RoEx is a London-based audio-technology company, spun out of Queen Mary University of London, that uses AI to automate professional mixing and mastering. Its core insight is that high-quality mixing and mastering have traditionally required expensive engineers and studio time, putting them out of reach for many independent artists and creators. RoEx packages studio-grade signal processing and machine learning into tools that deliver polished results in minutes, democratizing a craft that has long been a bottleneck in music production.

The company's product suite addresses the production workflow end to end. Automix automatically mixes and masters multitrack stems, balancing levels, applying processing, and delivering a release-ready master. Mix Check Studio analyzes a track and provides detailed, actionable feedback on the quality of a mix, helping creators learn and improve rather than simply handing back a black-box result. Together these tools serve both creators who want a finished product and those who want guidance on their own mixes.

RoEx also offers Tonn, a professional-grade API that lets developers and enterprises embed its mixing and mastering capabilities into their own platforms.
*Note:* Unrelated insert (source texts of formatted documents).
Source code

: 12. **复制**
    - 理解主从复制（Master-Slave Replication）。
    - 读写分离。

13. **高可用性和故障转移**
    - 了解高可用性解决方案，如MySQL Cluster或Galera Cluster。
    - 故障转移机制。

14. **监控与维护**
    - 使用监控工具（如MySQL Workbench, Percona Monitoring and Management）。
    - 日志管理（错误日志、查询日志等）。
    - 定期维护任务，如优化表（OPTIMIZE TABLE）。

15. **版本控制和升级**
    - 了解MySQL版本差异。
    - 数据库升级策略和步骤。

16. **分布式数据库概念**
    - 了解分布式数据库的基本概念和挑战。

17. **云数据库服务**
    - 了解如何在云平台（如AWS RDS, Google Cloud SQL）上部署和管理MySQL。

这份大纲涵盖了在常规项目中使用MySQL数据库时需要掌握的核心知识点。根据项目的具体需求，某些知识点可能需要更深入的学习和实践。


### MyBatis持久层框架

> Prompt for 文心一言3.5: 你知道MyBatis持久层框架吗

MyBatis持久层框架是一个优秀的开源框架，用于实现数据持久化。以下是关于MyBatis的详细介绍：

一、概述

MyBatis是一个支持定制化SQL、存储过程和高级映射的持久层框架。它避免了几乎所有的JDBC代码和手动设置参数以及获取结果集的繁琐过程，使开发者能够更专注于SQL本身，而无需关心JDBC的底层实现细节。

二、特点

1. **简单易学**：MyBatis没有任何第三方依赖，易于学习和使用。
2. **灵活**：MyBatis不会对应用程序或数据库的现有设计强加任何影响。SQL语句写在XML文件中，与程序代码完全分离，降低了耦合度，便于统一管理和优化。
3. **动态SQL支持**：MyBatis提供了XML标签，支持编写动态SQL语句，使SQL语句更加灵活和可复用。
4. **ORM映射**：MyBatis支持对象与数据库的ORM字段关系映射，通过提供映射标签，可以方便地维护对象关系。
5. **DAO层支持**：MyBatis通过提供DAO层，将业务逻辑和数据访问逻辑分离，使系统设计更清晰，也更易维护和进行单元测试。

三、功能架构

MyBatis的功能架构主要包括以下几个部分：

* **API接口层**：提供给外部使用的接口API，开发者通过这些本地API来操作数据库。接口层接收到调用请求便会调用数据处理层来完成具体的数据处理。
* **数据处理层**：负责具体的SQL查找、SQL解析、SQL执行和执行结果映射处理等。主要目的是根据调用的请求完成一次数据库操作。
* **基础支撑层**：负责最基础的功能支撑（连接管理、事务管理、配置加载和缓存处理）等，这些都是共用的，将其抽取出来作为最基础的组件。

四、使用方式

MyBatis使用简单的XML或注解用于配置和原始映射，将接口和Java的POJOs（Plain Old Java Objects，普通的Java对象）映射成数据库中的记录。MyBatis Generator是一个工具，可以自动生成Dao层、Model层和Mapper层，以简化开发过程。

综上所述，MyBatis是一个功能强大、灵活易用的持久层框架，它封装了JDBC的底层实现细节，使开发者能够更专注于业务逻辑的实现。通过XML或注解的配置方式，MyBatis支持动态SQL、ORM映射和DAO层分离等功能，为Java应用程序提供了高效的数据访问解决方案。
This B2B angle expands RoEx's reach beyond individual creators to distributors, DAWs, and creator tools that want to offer automated audio production as a feature. A partnership with UnitedMasters, which tapped RoEx to provide AI-powered mastering to independent artists, exemplifies this platform strategy, and the company reports its technology has been used to improve over a million tracks.

RoEx has raised around $1.12 million, including a pre-seed round backed by Haatch Ventures and Queen Mary University of London, plus a £250,000 grant from Innovate UK awarded through its Creative Catalyst: AI in the Music Industry competition to develop its ProStyle model. Combining academic research roots with a practical, creator-facing product line, RoEx competes with established AI-mastering services while differentiating through its analysis tools, developer API, and university-backed R&D.